How can I skip a term with List.Map in OCAML?

Suppose I have some code like this:
List.map (fun e -> if (e <> 1) then e + 1 else (*add nothing to the list*))
Is there a way to do this? If so, how?
I want to both manipulate the item if it matches some criteria and ignore it if it does not. Thus List.filter wouldn't seem to be the solution.
SML has a function mapPartial which does exactly this. Sadly this function does not exist in OCaml. However you can easily define it yourself like this:
let map_partial f xs =
let prepend_option x xs = match x with
| None -> xs
| Some x -> x :: xs in
List.rev (List.fold_left (fun acc x -> prepend_option (f x) acc) [] xs)
Usage:
map_partial (fun x -> if x <> 1 then Some (x+1) else None) [0;1;2;3]
will return [1;3;4].
++++++++++
**EXERCISE BRIEF**
Give the stretch of the OCaml excerpt from "Is there a way" through "acc) [] xs)" again, renaming "prepend_option" to "push_option" throughout.

Dataset records
++++++++++
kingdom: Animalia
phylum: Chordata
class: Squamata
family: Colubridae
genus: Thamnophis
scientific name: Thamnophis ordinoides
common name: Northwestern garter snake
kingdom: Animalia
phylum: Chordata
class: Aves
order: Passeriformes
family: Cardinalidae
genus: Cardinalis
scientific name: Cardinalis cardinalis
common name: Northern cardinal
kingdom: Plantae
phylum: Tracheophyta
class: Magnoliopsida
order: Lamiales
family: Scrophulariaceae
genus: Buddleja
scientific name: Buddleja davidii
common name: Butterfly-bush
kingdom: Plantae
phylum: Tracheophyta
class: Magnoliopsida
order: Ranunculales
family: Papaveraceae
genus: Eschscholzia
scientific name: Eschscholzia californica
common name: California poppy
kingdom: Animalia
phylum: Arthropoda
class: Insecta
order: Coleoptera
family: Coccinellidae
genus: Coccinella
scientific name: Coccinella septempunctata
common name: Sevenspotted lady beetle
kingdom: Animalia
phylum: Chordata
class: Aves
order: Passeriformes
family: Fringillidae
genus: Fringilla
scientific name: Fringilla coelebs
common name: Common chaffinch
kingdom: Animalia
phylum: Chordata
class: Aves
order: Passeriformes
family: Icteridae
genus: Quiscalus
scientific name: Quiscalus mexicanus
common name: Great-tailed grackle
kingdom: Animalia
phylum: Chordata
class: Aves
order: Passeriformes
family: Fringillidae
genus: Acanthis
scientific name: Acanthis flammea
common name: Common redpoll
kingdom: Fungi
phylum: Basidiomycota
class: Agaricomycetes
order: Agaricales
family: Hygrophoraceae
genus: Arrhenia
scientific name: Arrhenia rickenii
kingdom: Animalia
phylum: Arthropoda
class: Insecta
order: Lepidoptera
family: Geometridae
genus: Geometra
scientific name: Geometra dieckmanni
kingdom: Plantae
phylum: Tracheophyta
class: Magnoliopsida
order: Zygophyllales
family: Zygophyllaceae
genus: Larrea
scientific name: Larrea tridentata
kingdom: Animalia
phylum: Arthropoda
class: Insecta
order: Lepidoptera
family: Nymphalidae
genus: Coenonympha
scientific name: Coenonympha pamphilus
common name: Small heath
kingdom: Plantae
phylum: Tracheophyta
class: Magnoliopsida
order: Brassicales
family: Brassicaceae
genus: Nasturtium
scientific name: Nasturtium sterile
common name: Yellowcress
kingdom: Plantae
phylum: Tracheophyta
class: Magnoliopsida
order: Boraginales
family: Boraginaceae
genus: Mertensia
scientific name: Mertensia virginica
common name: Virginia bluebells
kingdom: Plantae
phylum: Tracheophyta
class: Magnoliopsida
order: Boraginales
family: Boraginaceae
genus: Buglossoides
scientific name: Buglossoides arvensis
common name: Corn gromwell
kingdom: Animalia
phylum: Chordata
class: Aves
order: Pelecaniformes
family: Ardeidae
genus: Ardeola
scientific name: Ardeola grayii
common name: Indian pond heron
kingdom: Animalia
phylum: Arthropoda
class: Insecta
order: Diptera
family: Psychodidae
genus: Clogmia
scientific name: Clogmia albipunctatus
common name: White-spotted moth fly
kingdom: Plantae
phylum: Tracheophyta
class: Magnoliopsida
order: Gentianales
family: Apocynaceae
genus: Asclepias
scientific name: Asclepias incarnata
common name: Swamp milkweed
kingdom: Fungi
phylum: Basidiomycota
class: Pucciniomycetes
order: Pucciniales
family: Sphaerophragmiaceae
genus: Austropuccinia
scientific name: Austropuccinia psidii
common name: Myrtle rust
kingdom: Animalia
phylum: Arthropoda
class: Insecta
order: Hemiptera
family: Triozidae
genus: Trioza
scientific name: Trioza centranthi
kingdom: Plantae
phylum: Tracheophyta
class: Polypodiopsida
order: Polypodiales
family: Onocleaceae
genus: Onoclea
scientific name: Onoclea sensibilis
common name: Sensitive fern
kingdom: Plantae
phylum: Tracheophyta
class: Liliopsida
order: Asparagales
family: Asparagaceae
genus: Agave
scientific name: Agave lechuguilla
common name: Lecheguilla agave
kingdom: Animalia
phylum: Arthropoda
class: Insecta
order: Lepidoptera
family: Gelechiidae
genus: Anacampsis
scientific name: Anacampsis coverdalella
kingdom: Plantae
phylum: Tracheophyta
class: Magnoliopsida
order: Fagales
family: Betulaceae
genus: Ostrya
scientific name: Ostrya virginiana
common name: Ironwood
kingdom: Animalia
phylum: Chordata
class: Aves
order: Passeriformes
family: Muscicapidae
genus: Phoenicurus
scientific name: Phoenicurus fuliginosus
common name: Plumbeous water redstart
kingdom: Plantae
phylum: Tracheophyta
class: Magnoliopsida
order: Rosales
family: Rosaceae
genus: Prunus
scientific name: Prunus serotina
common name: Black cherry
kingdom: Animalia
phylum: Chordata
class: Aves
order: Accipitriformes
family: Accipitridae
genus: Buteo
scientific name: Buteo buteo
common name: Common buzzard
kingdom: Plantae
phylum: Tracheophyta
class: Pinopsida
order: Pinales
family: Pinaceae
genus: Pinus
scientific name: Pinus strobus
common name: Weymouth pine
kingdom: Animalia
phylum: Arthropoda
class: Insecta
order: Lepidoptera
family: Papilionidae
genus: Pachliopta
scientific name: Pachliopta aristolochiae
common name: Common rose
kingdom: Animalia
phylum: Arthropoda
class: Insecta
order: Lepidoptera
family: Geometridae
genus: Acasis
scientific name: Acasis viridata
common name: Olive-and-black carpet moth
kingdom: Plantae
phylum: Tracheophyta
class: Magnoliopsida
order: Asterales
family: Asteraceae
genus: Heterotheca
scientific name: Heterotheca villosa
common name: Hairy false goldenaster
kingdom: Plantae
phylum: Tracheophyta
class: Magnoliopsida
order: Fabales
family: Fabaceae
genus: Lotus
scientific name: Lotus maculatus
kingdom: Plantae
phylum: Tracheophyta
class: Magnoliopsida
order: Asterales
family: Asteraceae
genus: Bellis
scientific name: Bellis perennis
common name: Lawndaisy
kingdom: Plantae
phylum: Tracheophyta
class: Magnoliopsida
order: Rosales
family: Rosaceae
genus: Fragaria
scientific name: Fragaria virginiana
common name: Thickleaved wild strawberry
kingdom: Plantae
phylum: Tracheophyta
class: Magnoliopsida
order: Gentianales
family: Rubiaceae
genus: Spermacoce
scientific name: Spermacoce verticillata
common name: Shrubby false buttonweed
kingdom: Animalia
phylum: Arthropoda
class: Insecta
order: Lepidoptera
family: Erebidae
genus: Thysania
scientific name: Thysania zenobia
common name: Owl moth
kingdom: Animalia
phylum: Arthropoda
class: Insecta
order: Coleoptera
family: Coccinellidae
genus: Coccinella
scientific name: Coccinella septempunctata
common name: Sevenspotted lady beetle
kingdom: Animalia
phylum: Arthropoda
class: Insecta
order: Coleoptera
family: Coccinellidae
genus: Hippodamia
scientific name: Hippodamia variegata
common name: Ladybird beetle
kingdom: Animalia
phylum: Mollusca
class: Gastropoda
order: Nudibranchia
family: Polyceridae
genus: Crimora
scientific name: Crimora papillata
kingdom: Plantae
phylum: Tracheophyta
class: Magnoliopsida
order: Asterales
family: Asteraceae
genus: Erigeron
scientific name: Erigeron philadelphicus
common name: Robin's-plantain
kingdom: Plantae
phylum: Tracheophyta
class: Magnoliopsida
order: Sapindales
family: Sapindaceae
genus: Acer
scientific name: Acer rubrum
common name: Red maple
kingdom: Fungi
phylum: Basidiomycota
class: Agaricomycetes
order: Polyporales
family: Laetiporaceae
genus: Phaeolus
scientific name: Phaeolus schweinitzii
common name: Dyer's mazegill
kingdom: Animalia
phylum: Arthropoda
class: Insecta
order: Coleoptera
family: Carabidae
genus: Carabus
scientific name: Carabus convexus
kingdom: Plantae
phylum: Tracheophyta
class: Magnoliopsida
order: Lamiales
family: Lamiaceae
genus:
++++++++++
**REPLY TO THE EXERCISE**
Is there a way to do this? If so, how?
I want to both manipulate the item if it matches some criteria and ignore it if it does not. Thus List.filter wouldn't seem to be the solution.
SML has a function mapPartial which does exactly this. Sadly this function does not exist in OCaml. However you can easily define it yourself like this:
let map_partial f xs =
let push_option x xs = match x with
| None -> xs
| Some x -> x :: xs in
List.rev (List.fold_left (fun acc x -> push_option (f x) acc) [] xs)